- **Recorded information**
*-*-*
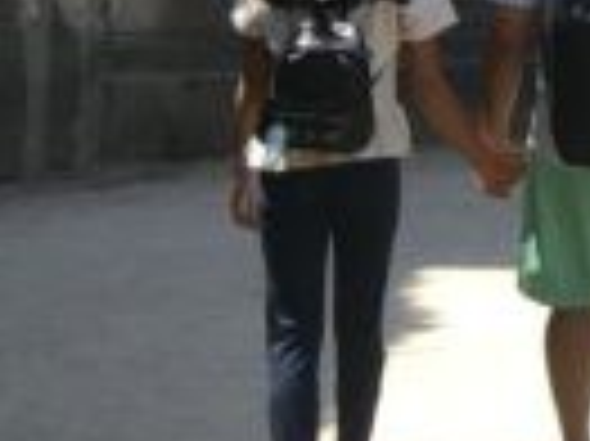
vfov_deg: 8.1
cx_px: 1720
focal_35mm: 170
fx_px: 2895
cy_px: -585
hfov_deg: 9.4
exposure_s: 1/601
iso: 25
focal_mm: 4.15
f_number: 2.2
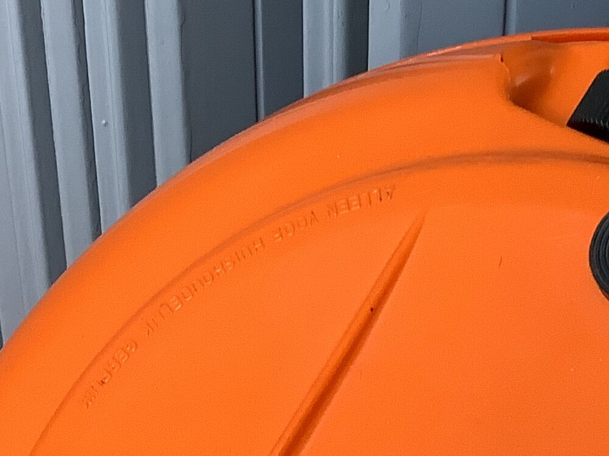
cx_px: 404
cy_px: 621
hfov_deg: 19.4
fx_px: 1776
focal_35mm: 101
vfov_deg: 14.0
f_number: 2.4
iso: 80
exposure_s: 1/50
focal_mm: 3.3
*-*-*
- **Instruction**
Type out all of the records exactly, leaving out any picture.

- **Result of the task**
vfov_deg: 8.1
cx_px: 1720
focal_35mm: 170
fx_px: 2895
cy_px: -585
hfov_deg: 9.4
exposure_s: 1/601
iso: 25
focal_mm: 4.15
f_number: 2.2
cx_px: 404
cy_px: 621
hfov_deg: 19.4
fx_px: 1776
focal_35mm: 101
vfov_deg: 14.0
f_number: 2.4
iso: 80
exposure_s: 1/50
focal_mm: 3.3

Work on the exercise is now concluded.